Treatment Location Clinic Home after first 3 doses in clinic
Duration of Treatment 3-5 years recommended Same as SCIT
Symptom Reduction Possible Up to 100% relief (without medicines!) 40-60% relief (Higher in some cases)
Time to Initial Symptom Improvement 4-9 months (average) 2-6 months (average)
Number of Treated Allergens Possible Up to 30+ (pollens, molds, mites, animals, venoms) 1-3 (cat, dog, mold, select pollens)
Adverse Reactions: Most common to least common Injection site swelling and itch. Hives, eye/nose allergy symptoms, breathing difficulty, full anaphylaxis are rare but possible. Oral itch and slight oral swelling. Nausea, vomiting, hives and breathing difficulty are very rare.
Insurance Coverage Yes, plan-dependent Not yet
Eligible Patient Age Range 4-5 years and up 2-3 years and up

Which Method is Best For You?

Subcutaneous therapy offers the greatest benefit potential to the largest percentage of our allergy patients. Use this if you have multiple pollen, mold and/or animal allergies or if you are insect venom allergic. At the moment, SCIT is the only option for venom-allergic patients. Use this method also if you are looking for “maximum” benefit.

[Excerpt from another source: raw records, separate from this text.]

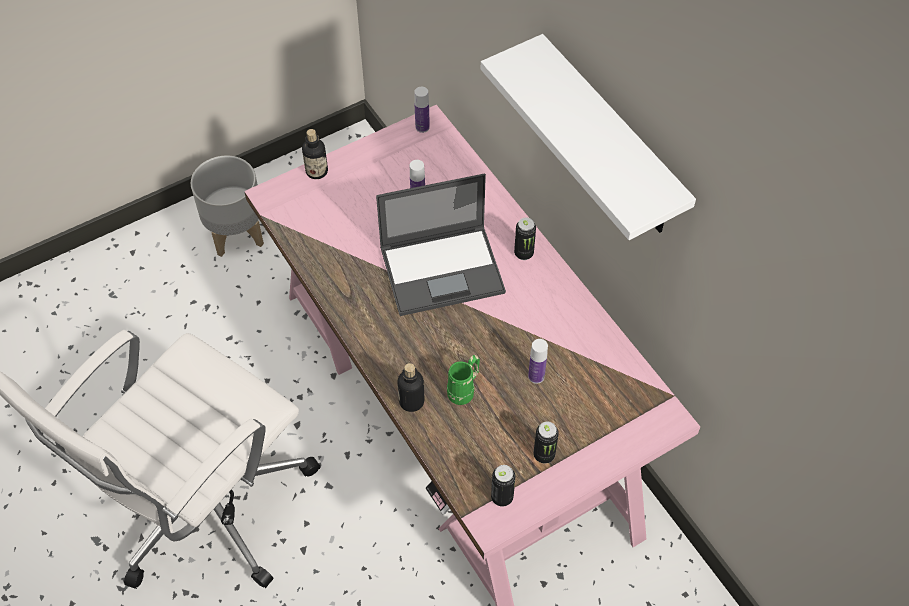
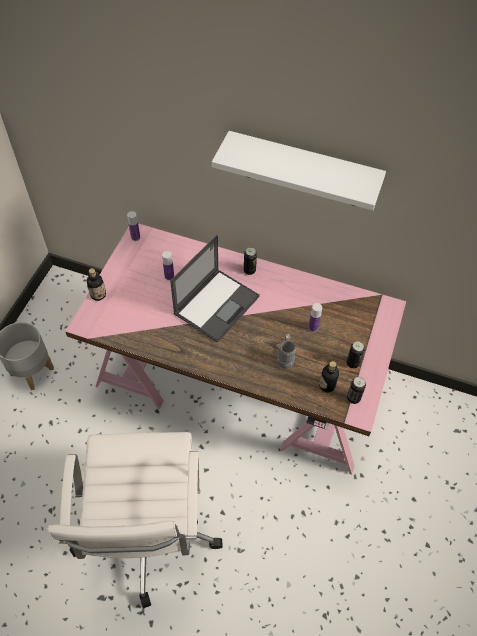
camera: 40 degrees left, 0 degrees up
bottle [397,363,424,412] -> bottle moved to [319,361,339,392]
green mug [447,355,480,405] -> grey mug [277,334,296,369]

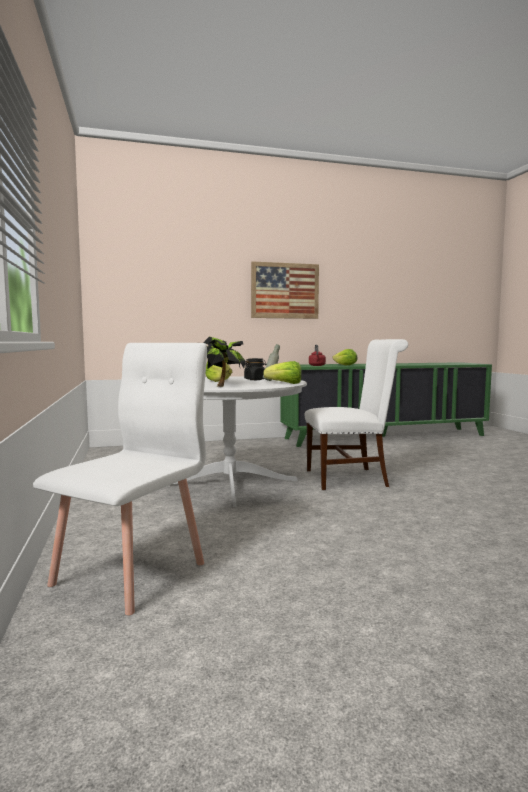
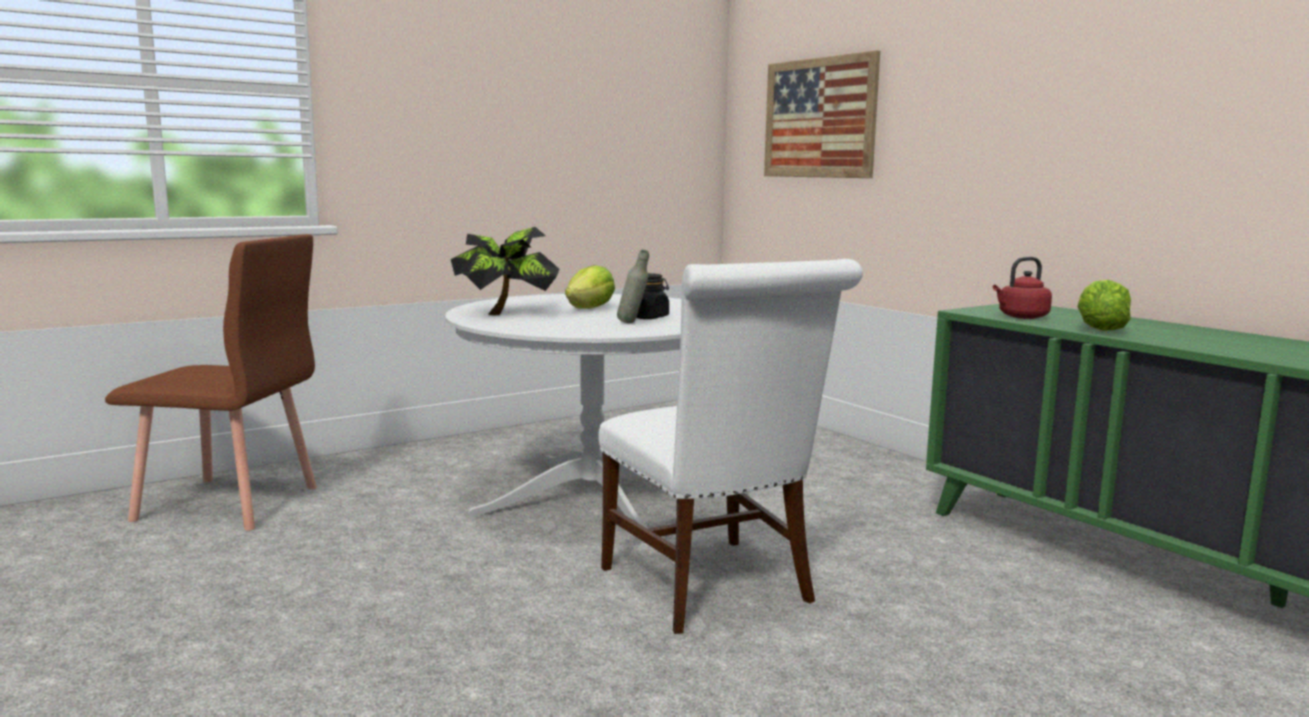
camera: 70 degrees right, 5 degrees up
white chair [33,343,207,615] -> brown chair [105,234,317,531]
picture [251,261,319,319] -> picture moved to [764,50,880,178]
lettuce [263,361,302,384] -> none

If you are very afraid of needles, have only a few major allergens (dog, cat, grass or sagebrush pollens) or have a personal life schedule that prevents in-clinic treatment, SLIT may be the best choice for you! Children allergic to the family cat or dog can reverse their allergy symptoms using SLIT and avoid a “shot”! A hunter allergic to sagebrush pollen can finally find relief in the Fall hunting season with the convenience of in-home therapy!

Please talk about this choice with your allergist.